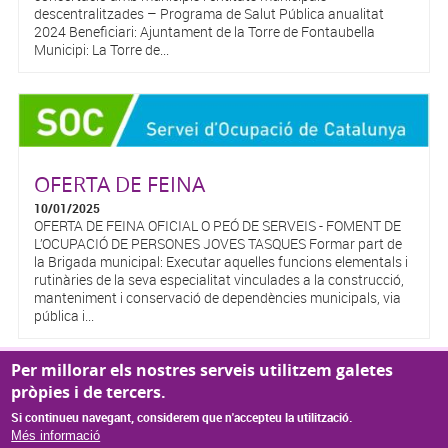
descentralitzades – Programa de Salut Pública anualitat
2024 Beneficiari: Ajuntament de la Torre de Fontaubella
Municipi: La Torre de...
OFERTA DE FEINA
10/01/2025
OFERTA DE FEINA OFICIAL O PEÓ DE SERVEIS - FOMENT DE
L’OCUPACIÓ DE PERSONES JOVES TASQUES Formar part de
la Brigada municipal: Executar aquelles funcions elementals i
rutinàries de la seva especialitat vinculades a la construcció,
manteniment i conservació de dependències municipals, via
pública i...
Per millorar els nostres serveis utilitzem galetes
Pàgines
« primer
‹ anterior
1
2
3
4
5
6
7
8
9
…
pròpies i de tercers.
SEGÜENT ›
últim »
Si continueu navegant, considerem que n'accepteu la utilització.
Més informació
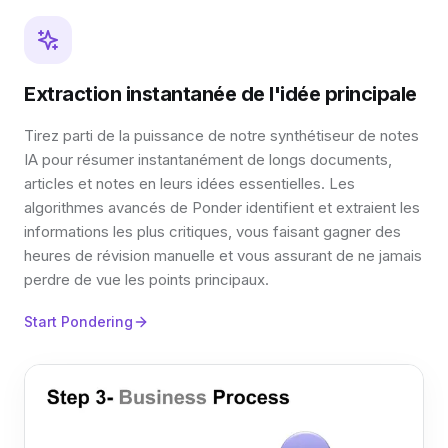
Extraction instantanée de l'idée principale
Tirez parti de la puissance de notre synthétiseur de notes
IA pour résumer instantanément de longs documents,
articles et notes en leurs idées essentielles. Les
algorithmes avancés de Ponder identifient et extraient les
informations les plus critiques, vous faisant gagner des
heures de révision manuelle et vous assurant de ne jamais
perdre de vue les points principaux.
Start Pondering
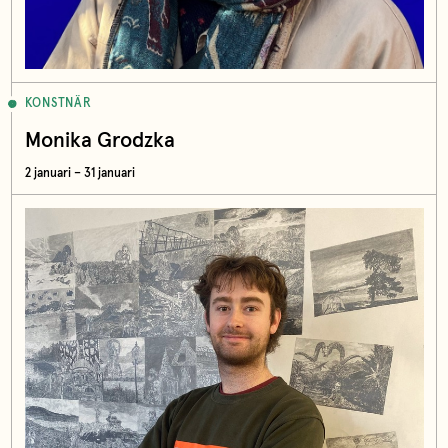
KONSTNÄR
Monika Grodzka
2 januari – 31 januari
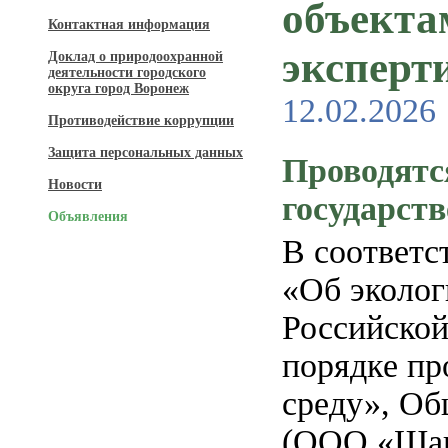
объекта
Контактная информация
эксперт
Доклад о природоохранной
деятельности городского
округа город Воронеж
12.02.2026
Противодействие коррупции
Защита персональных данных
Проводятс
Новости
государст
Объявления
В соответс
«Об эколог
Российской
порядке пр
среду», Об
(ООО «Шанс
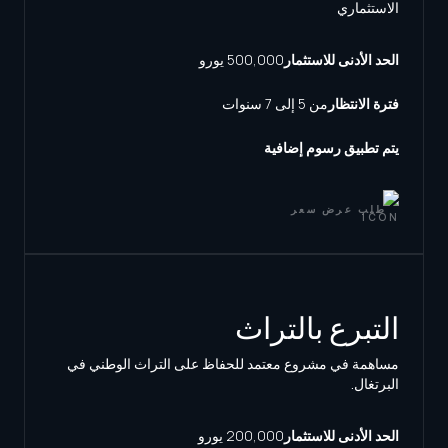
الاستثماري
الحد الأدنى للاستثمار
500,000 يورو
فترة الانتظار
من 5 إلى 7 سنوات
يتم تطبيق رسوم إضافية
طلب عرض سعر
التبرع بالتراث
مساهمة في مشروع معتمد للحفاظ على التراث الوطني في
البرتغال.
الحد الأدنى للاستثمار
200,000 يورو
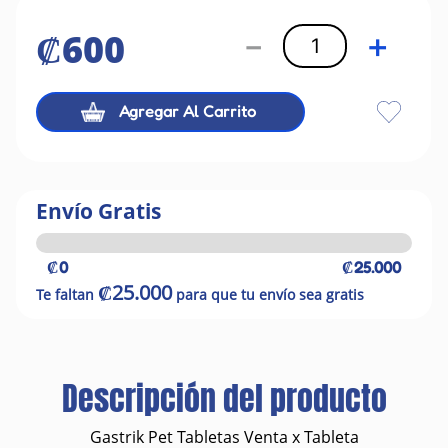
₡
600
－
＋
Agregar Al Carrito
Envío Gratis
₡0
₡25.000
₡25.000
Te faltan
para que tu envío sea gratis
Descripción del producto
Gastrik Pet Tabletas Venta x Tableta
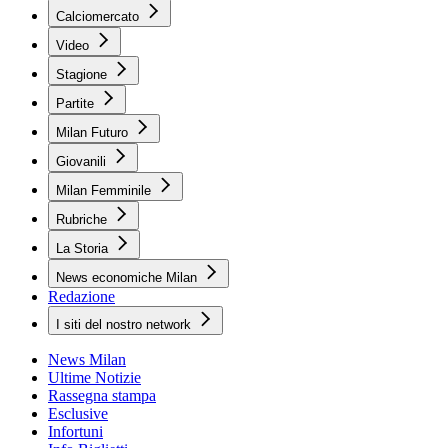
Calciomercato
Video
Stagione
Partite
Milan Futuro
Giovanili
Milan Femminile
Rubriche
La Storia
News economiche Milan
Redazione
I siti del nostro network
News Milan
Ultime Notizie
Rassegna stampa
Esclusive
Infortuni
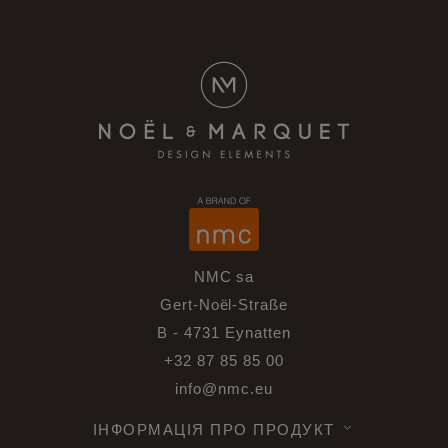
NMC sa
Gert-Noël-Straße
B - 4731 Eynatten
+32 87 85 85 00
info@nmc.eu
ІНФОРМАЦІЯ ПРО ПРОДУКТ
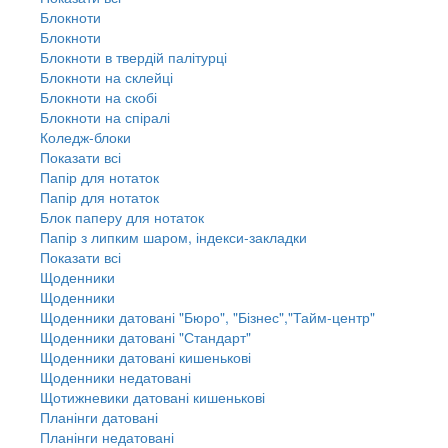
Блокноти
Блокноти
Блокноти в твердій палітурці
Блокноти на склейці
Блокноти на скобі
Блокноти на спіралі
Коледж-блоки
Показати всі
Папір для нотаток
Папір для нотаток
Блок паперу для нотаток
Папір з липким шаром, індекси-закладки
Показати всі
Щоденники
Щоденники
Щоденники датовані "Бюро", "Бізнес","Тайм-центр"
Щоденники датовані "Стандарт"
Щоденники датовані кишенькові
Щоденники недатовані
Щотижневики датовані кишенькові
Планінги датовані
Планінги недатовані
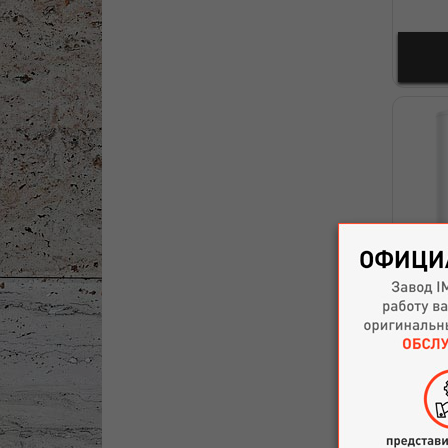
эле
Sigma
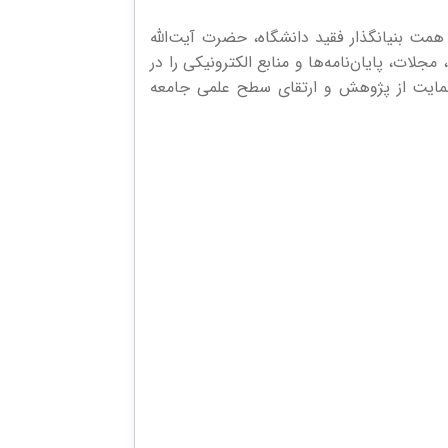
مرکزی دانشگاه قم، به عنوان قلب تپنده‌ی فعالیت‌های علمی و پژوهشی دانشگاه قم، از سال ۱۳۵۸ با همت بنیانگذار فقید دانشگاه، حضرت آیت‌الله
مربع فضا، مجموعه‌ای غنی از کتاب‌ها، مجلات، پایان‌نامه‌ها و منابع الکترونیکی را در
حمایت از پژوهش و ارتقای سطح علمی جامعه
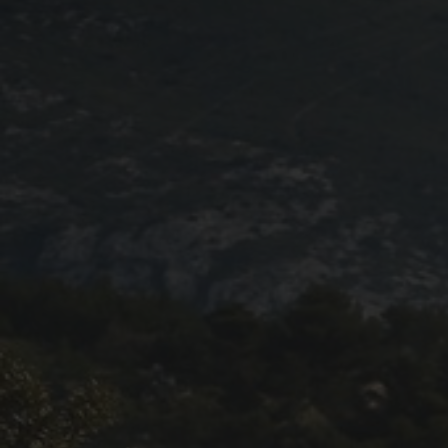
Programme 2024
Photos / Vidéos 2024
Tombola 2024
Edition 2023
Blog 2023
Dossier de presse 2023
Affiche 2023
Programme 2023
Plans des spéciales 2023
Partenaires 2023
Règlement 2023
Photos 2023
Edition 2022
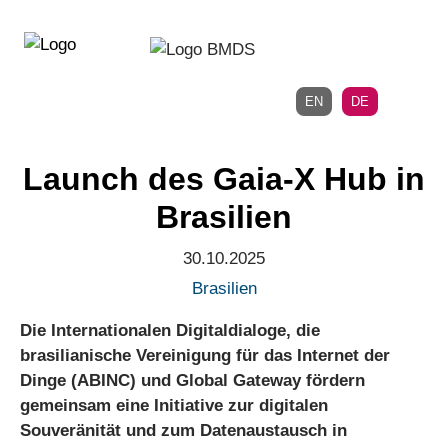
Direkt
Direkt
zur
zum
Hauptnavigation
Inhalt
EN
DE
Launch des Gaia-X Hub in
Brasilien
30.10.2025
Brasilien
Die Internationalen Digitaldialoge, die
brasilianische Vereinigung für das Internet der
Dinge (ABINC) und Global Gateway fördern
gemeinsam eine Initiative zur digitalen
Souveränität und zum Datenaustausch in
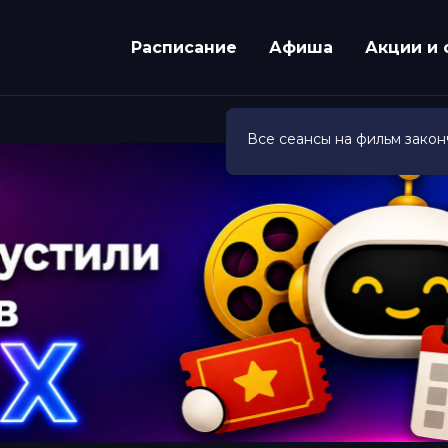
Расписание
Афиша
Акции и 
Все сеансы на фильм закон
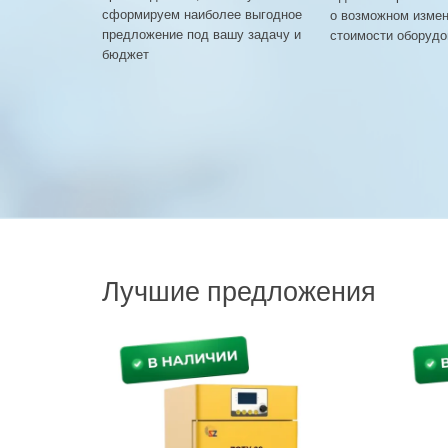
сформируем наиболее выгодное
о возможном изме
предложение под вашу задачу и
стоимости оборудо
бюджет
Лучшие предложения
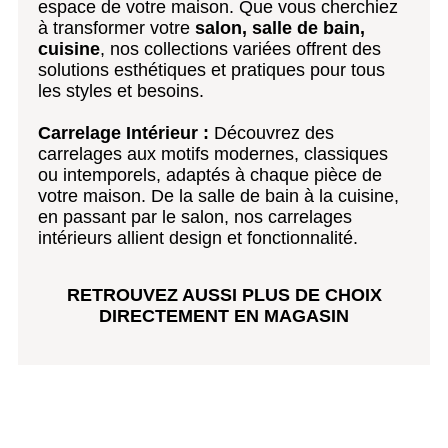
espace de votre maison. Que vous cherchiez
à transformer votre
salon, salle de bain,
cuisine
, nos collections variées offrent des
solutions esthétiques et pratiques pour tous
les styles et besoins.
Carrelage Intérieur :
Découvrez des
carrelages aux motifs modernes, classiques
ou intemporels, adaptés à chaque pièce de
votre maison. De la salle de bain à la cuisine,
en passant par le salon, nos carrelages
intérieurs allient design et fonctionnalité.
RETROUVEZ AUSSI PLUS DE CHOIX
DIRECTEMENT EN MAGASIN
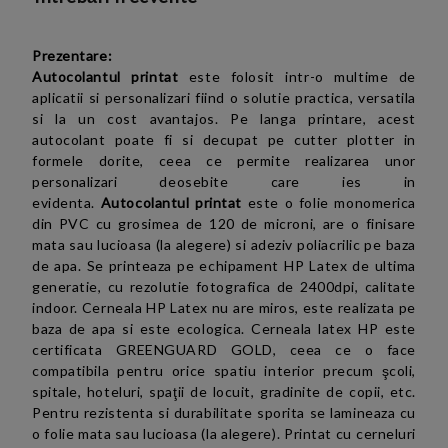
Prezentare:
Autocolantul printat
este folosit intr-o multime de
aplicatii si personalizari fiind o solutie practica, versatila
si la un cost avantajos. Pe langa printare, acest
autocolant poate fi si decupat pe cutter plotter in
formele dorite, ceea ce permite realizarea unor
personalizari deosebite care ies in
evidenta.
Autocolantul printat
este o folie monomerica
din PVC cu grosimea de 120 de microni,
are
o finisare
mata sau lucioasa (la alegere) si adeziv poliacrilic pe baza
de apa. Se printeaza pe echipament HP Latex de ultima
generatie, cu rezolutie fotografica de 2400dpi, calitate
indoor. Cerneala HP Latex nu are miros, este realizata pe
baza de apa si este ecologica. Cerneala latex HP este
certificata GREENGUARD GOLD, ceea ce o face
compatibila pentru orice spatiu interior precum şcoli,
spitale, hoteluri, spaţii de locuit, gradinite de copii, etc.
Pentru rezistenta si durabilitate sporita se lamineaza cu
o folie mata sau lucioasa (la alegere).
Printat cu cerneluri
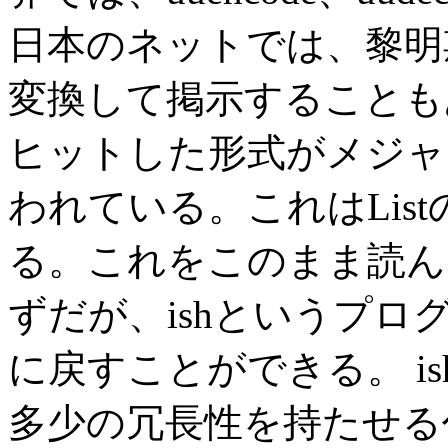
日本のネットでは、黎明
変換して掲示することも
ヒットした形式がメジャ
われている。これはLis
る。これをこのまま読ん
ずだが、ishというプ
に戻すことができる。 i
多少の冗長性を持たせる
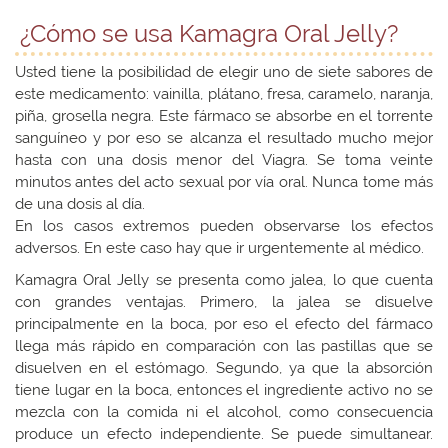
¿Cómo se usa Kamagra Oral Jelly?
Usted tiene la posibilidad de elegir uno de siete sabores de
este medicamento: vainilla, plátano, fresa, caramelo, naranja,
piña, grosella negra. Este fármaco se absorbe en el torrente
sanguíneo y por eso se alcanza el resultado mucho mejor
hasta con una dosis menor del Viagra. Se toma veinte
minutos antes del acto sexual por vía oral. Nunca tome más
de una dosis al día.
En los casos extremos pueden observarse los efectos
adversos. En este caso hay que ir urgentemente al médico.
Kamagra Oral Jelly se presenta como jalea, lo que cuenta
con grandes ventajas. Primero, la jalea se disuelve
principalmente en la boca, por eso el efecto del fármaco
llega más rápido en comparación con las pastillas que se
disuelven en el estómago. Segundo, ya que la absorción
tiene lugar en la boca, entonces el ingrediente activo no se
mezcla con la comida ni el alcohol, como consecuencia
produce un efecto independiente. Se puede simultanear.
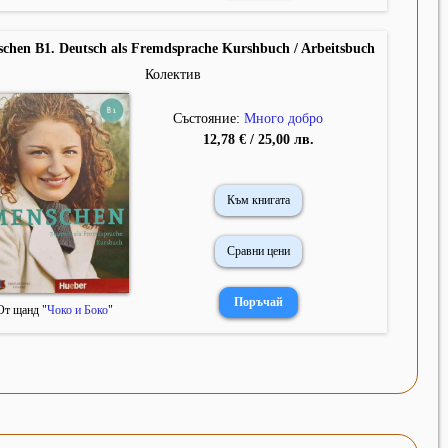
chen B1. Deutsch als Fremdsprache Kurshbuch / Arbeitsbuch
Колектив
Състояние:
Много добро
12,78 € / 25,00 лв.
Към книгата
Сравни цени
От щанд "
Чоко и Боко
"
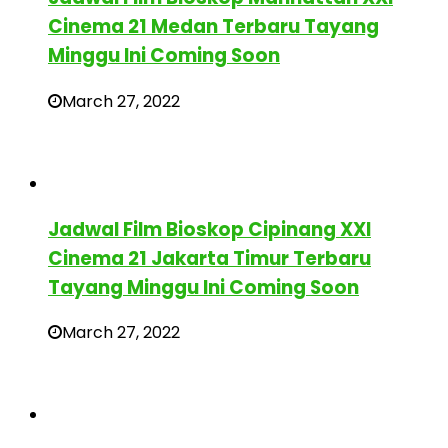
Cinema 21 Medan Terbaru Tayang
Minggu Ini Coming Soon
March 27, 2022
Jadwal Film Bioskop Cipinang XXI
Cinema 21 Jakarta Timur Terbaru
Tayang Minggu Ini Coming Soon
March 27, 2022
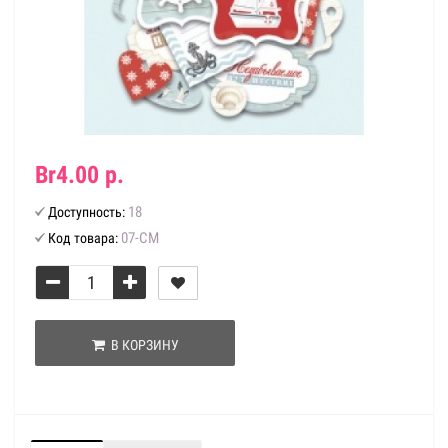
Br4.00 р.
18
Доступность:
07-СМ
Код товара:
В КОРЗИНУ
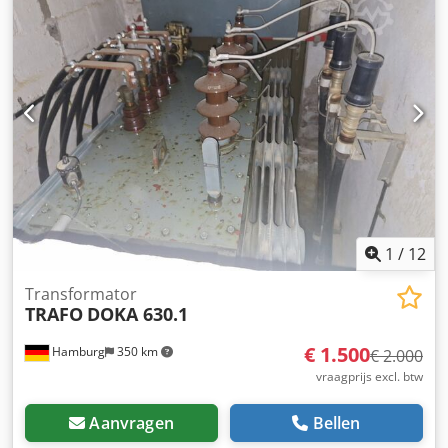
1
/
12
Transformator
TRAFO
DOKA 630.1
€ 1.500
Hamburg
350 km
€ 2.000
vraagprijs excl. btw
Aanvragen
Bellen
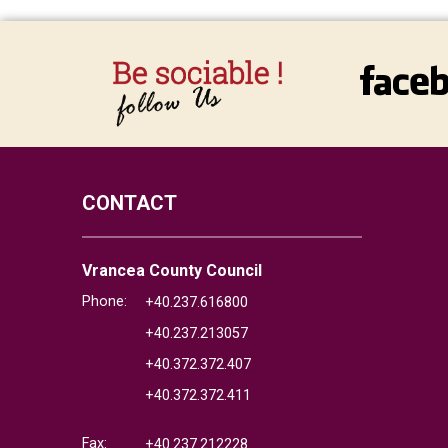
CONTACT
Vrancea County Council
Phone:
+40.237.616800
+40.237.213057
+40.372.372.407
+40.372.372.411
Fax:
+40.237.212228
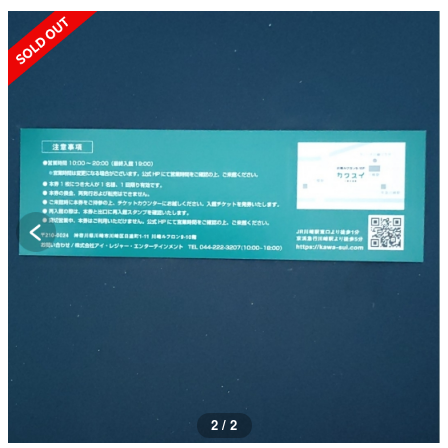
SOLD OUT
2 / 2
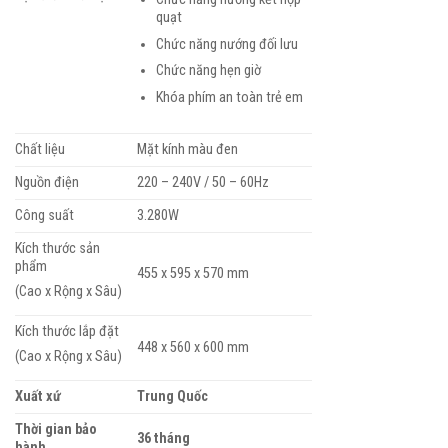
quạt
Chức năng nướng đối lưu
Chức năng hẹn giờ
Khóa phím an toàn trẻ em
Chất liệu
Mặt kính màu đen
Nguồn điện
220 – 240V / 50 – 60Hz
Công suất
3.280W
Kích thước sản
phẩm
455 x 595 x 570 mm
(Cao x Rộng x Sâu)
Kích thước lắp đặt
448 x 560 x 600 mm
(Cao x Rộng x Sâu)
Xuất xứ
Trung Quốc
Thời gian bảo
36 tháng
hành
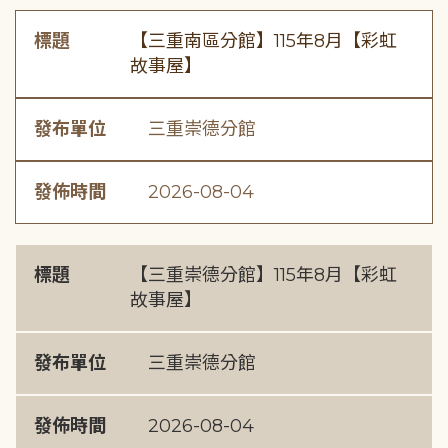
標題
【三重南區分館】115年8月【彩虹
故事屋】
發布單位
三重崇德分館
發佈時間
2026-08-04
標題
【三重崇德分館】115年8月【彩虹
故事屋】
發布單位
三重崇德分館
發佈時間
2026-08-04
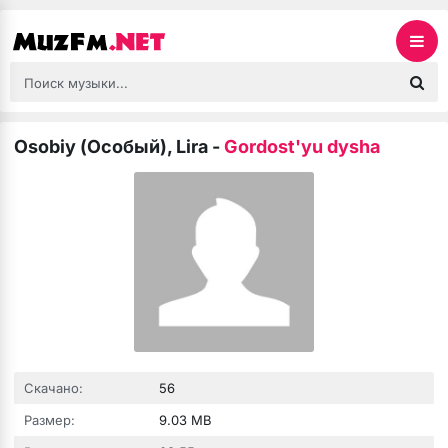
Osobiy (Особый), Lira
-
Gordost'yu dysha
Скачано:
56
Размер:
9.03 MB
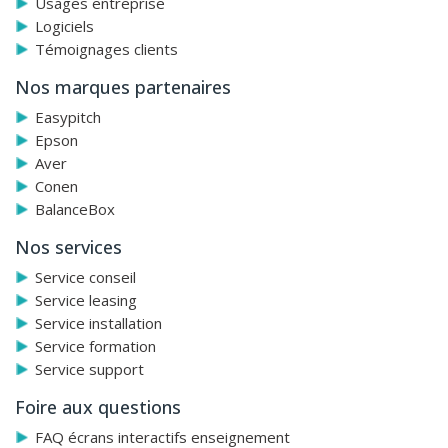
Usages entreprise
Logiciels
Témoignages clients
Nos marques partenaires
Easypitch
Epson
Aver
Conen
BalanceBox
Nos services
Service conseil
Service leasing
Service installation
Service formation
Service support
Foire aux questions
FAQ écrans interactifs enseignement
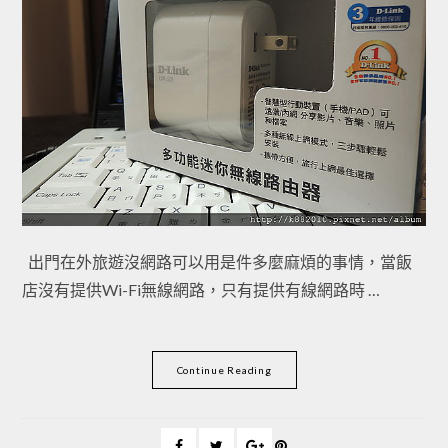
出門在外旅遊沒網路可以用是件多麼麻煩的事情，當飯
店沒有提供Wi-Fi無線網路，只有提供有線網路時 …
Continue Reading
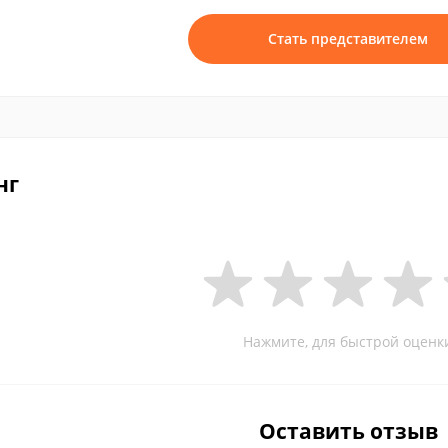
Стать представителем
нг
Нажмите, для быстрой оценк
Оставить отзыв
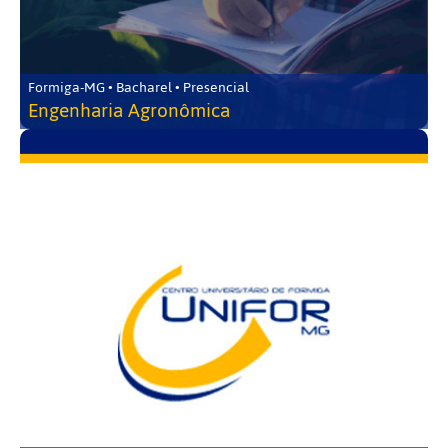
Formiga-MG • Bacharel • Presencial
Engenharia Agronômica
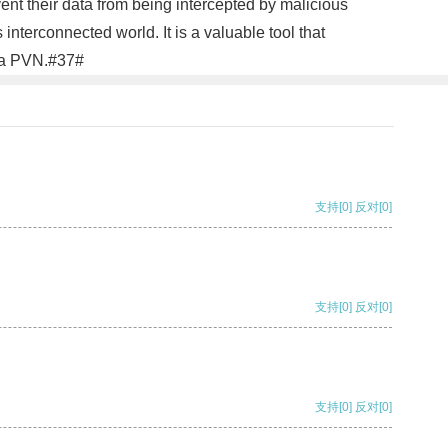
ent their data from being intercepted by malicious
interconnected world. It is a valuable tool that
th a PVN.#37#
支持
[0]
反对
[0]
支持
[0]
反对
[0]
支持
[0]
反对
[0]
================================
▸ **Exercise objective**
Exactly the lines running from the one with "Нажмите, для быстрой оценк" through the end of the listing above must be output, both ends included. No pictures belong in the output.

▸ **Written solution**
Нажмите, для быстрой оценк
Оставить отзыв
Formiga-MG • Bacharel • Presencial
Engenharia Agronômica
ent their data from being intercepted by malicious
interconnected world. It is a valuable tool that
th a PVN.#37#
支持
[0]
反对
[0]
支持
[0]
反对
[0]
支持
[0]
反对
[0]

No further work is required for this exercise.